そっか……そりゃ、確かに何も知らなくて強い人間に情報を渡すでもいいけど、身内で聖剣を手に入れて、歴史を秘匿する他に魔族もついでに倒してしまえば、ラッキーってことだ。


「____ッ!」

「レン!?」


突如、レンが弾かれたように顔を上げた。

あわててそれに倣って上を向くと、そこにはエメラルドグリーンの鱗を持った……、


(ドラゴン)!?


「やばいっ……マジでいやがった、あれ…疾竜(ワイバーン)だ!!」


ワイバーンってなに、ドラゴンと何が違うのー!? という質問を口に出す暇も無かった。

どうやら、私は竜達に侵入者とみなされたらしい。

上空に舞った全長3mほどの竜が、こちらに向かって口を大きく開けて____、


「「どわぁぁぁあ!!?」」


凄まじい炎を吐き出したのだ。

蒼い炎は草木に凄まじい勢いで燃え移り、広がっていく。風で巻き上げられた火の粉と粉塵が、フーデッドケープを叩いた。


「逃げろぉぉぉ!!!」

「言われなくともぉぉぉ!!!」


前も後ろもわからずに、とりあえず森の奥深くへと全力でダッシュする。

その間にも、疾竜はこちらに向かって炎を吐き出しており、まったくもって心が休まらない。

これが本物のドラゴンブレス!

全然違う! 竜人のと全然違うっっ!!

オリジナル強すぎでしょ……不死鳥と同じレベルの幻獣なだけあるよ。死ぬ。ガチで死ぬ!!


「っはぁ……、法術典項の三、“光盾”っ」


レンが苦しまぎれに放った光が、私達を包む。

この鎧で、あの炎をが防げるとは思えないけど、火の粉による二次被害は防げるかもしれない。

とりあえず走らなくちゃ!!

草木をかき分け、二人で思いっきり走る。

さっきから、背の低い植物の葉やら枝やらに、足が傷つけられて痛い。上げそうになる声を我慢しながら進む。

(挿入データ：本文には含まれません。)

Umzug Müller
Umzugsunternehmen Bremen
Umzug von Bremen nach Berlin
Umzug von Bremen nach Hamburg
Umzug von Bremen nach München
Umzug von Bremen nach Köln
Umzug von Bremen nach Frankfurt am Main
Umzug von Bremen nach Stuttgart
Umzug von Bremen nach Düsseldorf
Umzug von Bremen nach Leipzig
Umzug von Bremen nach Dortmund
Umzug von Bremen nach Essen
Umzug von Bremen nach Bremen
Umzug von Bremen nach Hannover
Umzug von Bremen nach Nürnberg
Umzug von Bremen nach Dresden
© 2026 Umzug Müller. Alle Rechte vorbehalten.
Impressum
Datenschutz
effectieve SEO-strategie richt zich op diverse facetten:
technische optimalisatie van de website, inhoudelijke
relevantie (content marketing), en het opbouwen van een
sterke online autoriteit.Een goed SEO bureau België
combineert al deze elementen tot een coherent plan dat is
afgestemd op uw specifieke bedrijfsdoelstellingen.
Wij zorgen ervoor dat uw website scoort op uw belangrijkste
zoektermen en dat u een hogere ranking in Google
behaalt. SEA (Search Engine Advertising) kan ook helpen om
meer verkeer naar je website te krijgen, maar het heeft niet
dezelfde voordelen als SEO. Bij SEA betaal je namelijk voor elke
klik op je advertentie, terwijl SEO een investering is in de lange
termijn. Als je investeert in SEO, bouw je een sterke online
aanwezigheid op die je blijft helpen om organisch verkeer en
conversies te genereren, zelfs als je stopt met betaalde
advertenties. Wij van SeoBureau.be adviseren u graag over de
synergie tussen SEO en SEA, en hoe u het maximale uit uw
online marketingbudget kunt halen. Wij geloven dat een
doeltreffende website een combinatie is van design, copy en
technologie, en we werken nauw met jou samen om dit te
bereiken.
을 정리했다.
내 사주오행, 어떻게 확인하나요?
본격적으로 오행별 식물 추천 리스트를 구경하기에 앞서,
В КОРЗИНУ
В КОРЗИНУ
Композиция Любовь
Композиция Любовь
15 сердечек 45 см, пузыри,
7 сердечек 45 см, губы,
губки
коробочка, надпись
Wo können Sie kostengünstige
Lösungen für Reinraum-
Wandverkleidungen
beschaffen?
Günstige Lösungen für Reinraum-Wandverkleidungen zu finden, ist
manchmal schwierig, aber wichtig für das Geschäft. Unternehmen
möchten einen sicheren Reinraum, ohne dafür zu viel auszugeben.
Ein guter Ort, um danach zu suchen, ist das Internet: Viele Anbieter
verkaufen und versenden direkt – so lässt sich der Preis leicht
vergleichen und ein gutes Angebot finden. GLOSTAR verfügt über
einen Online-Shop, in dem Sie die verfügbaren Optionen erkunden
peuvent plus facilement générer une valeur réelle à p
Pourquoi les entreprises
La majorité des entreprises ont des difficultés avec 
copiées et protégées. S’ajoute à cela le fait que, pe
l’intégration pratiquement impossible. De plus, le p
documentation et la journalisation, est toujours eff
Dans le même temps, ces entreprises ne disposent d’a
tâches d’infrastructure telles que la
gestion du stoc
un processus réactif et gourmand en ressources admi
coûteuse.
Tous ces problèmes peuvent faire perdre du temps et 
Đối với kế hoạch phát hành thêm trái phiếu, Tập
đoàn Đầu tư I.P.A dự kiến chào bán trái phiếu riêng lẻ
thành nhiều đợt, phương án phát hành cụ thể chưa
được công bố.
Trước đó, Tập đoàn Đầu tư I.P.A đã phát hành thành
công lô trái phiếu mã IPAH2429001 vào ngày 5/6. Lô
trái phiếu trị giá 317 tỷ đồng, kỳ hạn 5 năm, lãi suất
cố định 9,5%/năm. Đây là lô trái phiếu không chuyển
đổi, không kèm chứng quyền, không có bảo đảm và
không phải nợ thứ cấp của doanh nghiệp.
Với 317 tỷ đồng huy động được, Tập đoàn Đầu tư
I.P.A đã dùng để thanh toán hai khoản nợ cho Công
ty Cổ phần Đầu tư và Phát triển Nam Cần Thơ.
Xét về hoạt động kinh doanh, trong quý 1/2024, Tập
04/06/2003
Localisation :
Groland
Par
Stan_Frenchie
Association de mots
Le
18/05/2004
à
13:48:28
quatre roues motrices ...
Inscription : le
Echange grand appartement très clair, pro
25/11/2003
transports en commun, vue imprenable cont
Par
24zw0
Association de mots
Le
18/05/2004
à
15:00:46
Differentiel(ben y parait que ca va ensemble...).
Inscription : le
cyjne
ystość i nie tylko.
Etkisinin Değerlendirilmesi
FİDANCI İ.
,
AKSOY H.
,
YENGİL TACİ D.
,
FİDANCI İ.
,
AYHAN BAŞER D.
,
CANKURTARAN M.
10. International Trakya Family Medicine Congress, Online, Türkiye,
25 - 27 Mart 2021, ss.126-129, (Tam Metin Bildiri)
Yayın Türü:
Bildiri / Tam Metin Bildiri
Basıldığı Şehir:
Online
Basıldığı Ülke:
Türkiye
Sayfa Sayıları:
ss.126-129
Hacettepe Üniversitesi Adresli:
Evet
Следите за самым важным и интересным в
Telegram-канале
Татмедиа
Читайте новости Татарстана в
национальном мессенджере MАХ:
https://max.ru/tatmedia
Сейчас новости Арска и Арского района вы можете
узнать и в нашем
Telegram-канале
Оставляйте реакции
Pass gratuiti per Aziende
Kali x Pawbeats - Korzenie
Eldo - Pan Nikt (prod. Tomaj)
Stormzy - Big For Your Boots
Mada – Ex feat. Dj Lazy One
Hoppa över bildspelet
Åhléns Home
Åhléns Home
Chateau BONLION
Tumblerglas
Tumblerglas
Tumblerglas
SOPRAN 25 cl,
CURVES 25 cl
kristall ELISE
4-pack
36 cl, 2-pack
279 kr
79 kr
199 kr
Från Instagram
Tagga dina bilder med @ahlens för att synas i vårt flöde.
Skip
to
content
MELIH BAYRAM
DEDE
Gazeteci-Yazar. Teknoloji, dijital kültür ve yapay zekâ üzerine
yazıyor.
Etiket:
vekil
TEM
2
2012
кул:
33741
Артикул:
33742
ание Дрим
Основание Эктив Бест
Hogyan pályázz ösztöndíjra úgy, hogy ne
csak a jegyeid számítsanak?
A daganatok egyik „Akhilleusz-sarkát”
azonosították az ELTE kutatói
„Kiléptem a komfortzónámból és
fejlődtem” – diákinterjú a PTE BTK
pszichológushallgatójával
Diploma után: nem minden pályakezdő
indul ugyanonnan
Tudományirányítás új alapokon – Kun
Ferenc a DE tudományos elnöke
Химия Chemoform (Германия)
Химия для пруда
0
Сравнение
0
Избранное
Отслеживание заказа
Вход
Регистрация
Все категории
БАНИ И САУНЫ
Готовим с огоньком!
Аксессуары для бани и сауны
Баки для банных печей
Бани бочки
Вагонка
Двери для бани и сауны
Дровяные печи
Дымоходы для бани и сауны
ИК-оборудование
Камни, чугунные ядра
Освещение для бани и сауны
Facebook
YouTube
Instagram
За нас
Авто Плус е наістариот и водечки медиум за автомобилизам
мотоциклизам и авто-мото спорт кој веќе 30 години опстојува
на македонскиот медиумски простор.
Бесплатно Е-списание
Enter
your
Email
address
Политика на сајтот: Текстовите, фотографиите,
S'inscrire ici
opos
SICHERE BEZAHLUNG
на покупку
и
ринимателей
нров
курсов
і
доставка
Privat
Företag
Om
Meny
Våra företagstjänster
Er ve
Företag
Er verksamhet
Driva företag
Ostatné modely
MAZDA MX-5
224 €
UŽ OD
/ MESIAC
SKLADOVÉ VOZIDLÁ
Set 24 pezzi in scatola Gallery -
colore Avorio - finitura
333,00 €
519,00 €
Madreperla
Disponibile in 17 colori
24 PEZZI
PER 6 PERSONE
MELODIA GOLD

しかしきっとレンはもっとツラい。魔力の満ちるこの森で、聖力を使った術を使ってるんだから。私が弱音を吐けるものか。


「愛美! 来るぞ!!」


レンの声に私は立ち止まり、バッ、と上空を見上げる。そこには口を大きく開けて、こちらを睨む疾竜。

ここからじゃ避けきれないと感じた瞬間に、“死”という文字が脳裏を横切った。


……いや! ここで負けるな。

魔王になるんなら……私はレンと並べるくらい強くならなくちゃいけないんだ!


「黒き炎よ!」


私は叫んで、右手を空に突き出した。